Tak, danie nadaje się do mrożenia, choć należy liczyć się z tym, że warzywa po rozmrożeniu staną się bardziej miękkie. Najlepiej zamrażać samego kurczaka z sosem, bez ryżu. Potrawę warto podzielić na mniejsze porcje i zamknąć w szczelnych pojemnikach. W zamrażarce można ją przechowywać do 2 miesięcy. Przy ponownym podgrzewaniu sos powinien być podgrzewany na patelni na małym ogniu – dzięki temu nie rozwarstwi się i nie straci swojej kremowej konsystencji.
Najlepszym sposobem jest powolne podgrzewanie potrawy na patelni lub w garnku, dodając 2–3 łyżki wody albo bulionu. Dzięki temu sos odzyska właściwą konsystencję, a mięso pozostanie soczyste. Unika się w ten sposób przesuszenia, które łatwo powstaje przy używaniu mikrofalówki. Jeżeli jednak korzystasz z mikrofalówki, przykryj naczynie pokrywką lub folią do podgrzewania, aby para zatrzymała wilgoć. Ten trik sprawdza się zawsze i daje lepszy efekt niż szybkie, intensywne grzanie.
Kurczak w słodko-pikantnym sosie z ananasem jest naturalnie bez laktozy, ponieważ nie zawiera nabiału.
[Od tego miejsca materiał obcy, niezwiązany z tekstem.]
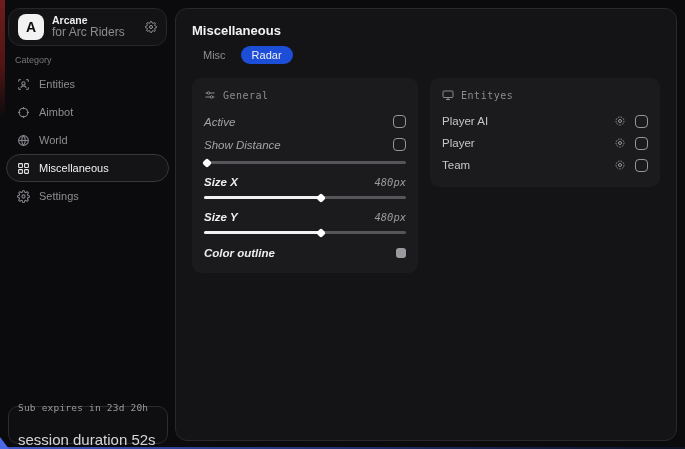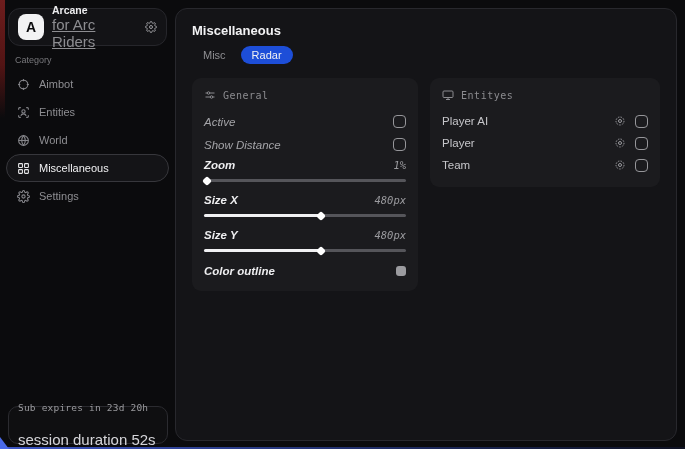--- a/index.html
+++ b/index.html
@@ -30,7 +30,7 @@
     color:#0b0b0d; font-weight:bold; font-size:14px; }
   .logo-text { flex:1; line-height:1.15; }
   .logo-name { color:#ececee; font-size:10.5px; font-weight:bold; }
-  .logo-sub { color:#8d8d91; font-size:15px;text-decoration:underline; }
+  .logo-sub { color:#8d8d91; font-size:12px; }
   .logo-gear { color:#9a9a9e; display:flex; }
 
   .category { position:absolute; left:15px; top:55px; color:#77777b; font-size:9px; }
Wystarczy upewnić się, że bulion i przyprawy nie mają dodatków mlecznych. W wersji bezglutenowej trzeba zwrócić uwagę na użycie przyprawy „5 smaków” oraz Vegety – wybieraj produkty oznaczone jako bezglutenowe. Ryż jest całkowicie bezpieczny, ale jeśli podajesz danie z makaronem, wybierz makaron ryżowy lub kukurydziany. W praktyce przygotowanie tego dania w diecie bezglutenowej i bez laktozy nie wymaga dużych zmian, co czyni je dobrym wyborem dla osób z nietolerancjami.
Najczęstszy błąd to smażenie kurczaka na zbyt małym ogniu – wtedy zamiast się zrumienić, mięso puszcza soki i staje się suche. Drugim problemem bywa krojenie warzyw w zbyt grube kawałki, przez co nie smażą się równomiernie i tracą chrupkość. Wiele osób przesadza też z ilością sosu sojowego, co psuje balans smaków i dominuje ananasową słodycz. Z doświadczenia wiem, że najlepsze efekty daje szybkie smażenie na dużym ogniu i pilnowanie proporcji przypraw, które powinny wzajemnie się uzupełniać.
Jeśli sos jest zbyt rzadki, można go zagęścić dodając łyżeczkę mąki ziemniaczanej rozmieszaną w zimnej wodzie i zagotować całość jeszcze przez minutę. Dzięki reakcji skrobi z gorącym płynem sos szybko nabierze odpowiedniej konsystencji. Jeżeli natomiast sos stał się za gęsty, należy dolać odrobinę bulionu lub wody i ponownie wymieszać. To prosta technika, którą stosuję od lat i która pozwala zawsze uratować danie bez wpływu na smak.